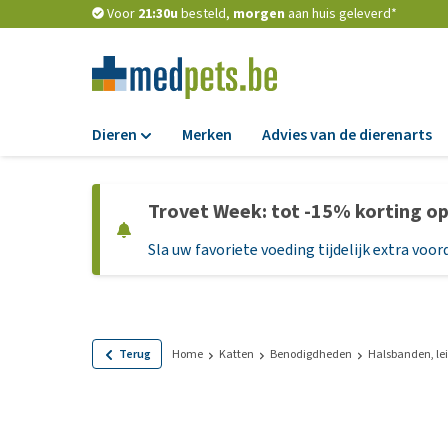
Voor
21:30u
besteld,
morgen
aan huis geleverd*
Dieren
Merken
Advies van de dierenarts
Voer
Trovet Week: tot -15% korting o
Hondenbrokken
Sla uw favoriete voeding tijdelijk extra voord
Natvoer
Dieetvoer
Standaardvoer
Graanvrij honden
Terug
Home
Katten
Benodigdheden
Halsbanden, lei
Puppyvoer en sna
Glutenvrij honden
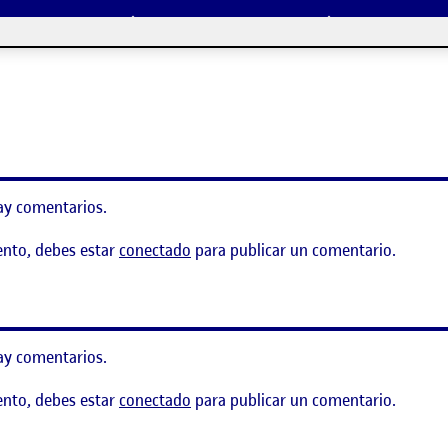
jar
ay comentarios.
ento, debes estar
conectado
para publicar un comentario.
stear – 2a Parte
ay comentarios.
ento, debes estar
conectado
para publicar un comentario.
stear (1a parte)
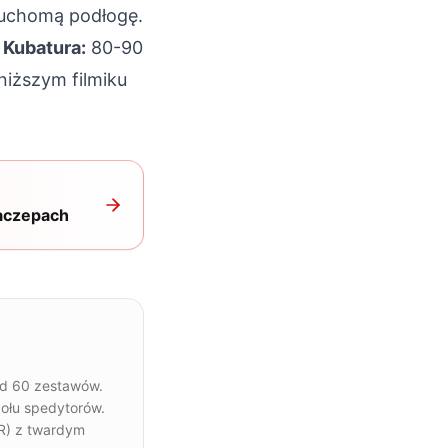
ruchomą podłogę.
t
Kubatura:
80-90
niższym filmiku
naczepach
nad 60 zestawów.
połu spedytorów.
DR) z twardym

________________________________________

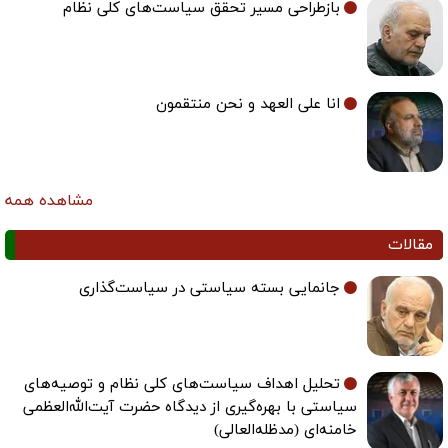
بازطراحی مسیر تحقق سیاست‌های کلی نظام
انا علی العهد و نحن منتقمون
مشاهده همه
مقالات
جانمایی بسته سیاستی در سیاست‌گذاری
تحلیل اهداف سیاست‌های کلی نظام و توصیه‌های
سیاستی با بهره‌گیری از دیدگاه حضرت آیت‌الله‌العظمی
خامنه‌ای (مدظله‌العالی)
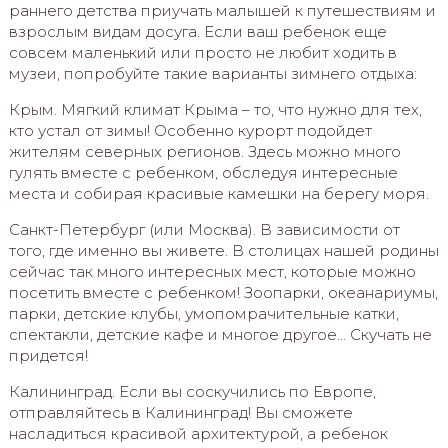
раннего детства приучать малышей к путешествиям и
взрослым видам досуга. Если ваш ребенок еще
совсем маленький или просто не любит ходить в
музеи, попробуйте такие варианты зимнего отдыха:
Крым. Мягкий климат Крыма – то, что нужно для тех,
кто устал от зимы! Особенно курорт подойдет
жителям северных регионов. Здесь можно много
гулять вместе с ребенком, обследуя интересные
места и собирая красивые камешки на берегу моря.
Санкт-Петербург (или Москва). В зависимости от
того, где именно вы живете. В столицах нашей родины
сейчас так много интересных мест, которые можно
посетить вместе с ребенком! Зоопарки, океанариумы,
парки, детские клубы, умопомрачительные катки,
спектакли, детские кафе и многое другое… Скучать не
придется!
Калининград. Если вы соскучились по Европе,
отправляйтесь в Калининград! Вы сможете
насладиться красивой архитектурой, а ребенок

________________________________________

→ **What you will do**
Please print the lines of the listing between the line holding "بازطراحی مسیر تحقق سیاست‌های کلی نظام" and the line holding "насладиться красивой архитектурой, а ребенок", both included, and omit the pictures.

→ **Written answer**
بازطراحی مسیر تحقق سیاست‌های کلی نظام
انا علی العهد و نحن منتقمون
مشاهده همه
مقالات
جانمایی بسته سیاستی در سیاست‌گذاری
تحلیل اهداف سیاست‌های کلی نظام و توصیه‌های
سیاستی با بهره‌گیری از دیدگاه حضرت آیت‌الله‌العظمی
خامنه‌ای (مدظله‌العالی)
раннего детства приучать малышей к путешествиям и
взрослым видам досуга. Если ваш ребенок еще
совсем маленький или просто не любит ходить в
музеи, попробуйте такие варианты зимнего отдыха:
Крым. Мягкий климат Крыма – то, что нужно для тех,
кто устал от зимы! Особенно курорт подойдет
жителям северных регионов. Здесь можно много
гулять вместе с ребенком, обследуя интересные
места и собирая красивые камешки на берегу моря.
Санкт-Петербург (или Москва). В зависимости от
того, где именно вы живете. В столицах нашей родины
сейчас так много интересных мест, которые можно
посетить вместе с ребенком! Зоопарки, океанариумы,
парки, детские клубы, умопомрачительные катки,
спектакли, детские кафе и многое другое… Скучать не
придется!
Калининград. Если вы соскучились по Европе,
отправляйтесь в Калининград! Вы сможете
насладиться красивой архитектурой, а ребенок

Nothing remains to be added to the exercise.